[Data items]
────
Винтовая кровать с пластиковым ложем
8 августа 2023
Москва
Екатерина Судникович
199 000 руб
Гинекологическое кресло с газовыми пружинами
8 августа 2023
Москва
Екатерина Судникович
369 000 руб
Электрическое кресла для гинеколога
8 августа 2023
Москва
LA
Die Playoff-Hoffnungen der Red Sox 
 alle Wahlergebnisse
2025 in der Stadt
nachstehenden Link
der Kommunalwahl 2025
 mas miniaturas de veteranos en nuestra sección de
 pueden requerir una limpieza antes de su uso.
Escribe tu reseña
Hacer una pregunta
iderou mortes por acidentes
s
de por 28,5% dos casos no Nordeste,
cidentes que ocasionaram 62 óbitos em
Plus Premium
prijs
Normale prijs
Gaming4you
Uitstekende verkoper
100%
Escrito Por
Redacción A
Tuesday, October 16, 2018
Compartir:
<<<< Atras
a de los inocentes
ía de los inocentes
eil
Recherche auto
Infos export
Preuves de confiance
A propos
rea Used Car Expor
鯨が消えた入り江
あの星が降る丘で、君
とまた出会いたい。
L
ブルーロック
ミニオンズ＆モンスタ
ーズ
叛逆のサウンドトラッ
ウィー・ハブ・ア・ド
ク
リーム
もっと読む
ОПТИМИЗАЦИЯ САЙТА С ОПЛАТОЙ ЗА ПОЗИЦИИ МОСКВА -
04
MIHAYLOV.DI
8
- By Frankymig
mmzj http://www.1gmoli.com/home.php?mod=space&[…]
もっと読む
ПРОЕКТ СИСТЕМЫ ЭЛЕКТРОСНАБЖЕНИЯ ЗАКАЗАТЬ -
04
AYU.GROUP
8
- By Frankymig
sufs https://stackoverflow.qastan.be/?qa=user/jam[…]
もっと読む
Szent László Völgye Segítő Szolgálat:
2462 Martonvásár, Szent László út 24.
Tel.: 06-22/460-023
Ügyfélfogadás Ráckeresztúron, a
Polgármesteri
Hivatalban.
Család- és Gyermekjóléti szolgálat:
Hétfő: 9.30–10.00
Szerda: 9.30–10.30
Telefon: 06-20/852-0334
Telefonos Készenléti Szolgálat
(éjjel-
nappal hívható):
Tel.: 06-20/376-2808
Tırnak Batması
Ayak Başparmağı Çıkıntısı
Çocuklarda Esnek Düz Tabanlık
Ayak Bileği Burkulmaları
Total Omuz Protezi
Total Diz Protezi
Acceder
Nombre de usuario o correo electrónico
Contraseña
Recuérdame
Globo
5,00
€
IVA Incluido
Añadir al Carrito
────
Exercise
Each record shown above must be printed once more, exactly.

Completed exercise
Винтовая кровать с пластиковым ложем
8 августа 2023
Москва
Екатерина Судникович
199 000 руб
Гинекологическое кресло с газовыми пружинами
8 августа 2023
Москва
Екатерина Судникович
369 000 руб
Электрическое кресла для гинеколога
8 августа 2023
Москва
LA
Die Playoff-Hoffnungen der Red Sox 
 alle Wahlergebnisse
2025 in der Stadt
nachstehenden Link
der Kommunalwahl 2025
 mas miniaturas de veteranos en nuestra sección de
 pueden requerir una limpieza antes de su uso.
Escribe tu reseña
Hacer una pregunta
iderou mortes por acidentes
s
de por 28,5% dos casos no Nordeste,
cidentes que ocasionaram 62 óbitos em
Plus Premium
prijs
Normale prijs
Gaming4you
Uitstekende verkoper
100%
Escrito Por
Redacción A
Tuesday, October 16, 2018
Compartir:
<<<< Atras
a de los inocentes
ía de los inocentes
eil
Recherche auto
Infos export
Preuves de confiance
A propos
rea Used Car Expor
鯨が消えた入り江
あの星が降る丘で、君
とまた出会いたい。
L
ブルーロック
ミニオンズ＆モンスタ
ーズ
叛逆のサウンドトラッ
ウィー・ハブ・ア・ド
ク
リーム
もっと読む
ОПТИМИЗАЦИЯ САЙТА С ОПЛАТОЙ ЗА ПОЗИЦИИ МОСКВА -
04
MIHAYLOV.DI
8
- By Frankymig
mmzj http://www.1gmoli.com/home.php?mod=space&[…]
もっと読む
ПРОЕКТ СИСТЕМЫ ЭЛЕКТРОСНАБЖЕНИЯ ЗАКАЗАТЬ -
04
AYU.GROUP
8
- By Frankymig
sufs https://stackoverflow.qastan.be/?qa=user/jam[…]
もっと読む
Szent László Völgye Segítő Szolgálat:
2462 Martonvásár, Szent László út 24.
Tel.: 06-22/460-023
Ügyfélfogadás Ráckeresztúron, a
Polgármesteri
Hivatalban.
Család- és Gyermekjóléti szolgálat:
Hétfő: 9.30–10.00
Szerda: 9.30–10.30
Telefon: 06-20/852-0334
Telefonos Készenléti Szolgálat
(éjjel-
nappal hívható):
Tel.: 06-20/376-2808
Tırnak Batması
Ayak Başparmağı Çıkıntısı
Çocuklarda Esnek Düz Tabanlık
Ayak Bileği Burkulmaları
Total Omuz Protezi
Total Diz Protezi
Acceder
Nombre de usuario o correo electrónico
Contraseña
Recuérdame
Globo
5,00
€
IVA Incluido
Añadir al Carrito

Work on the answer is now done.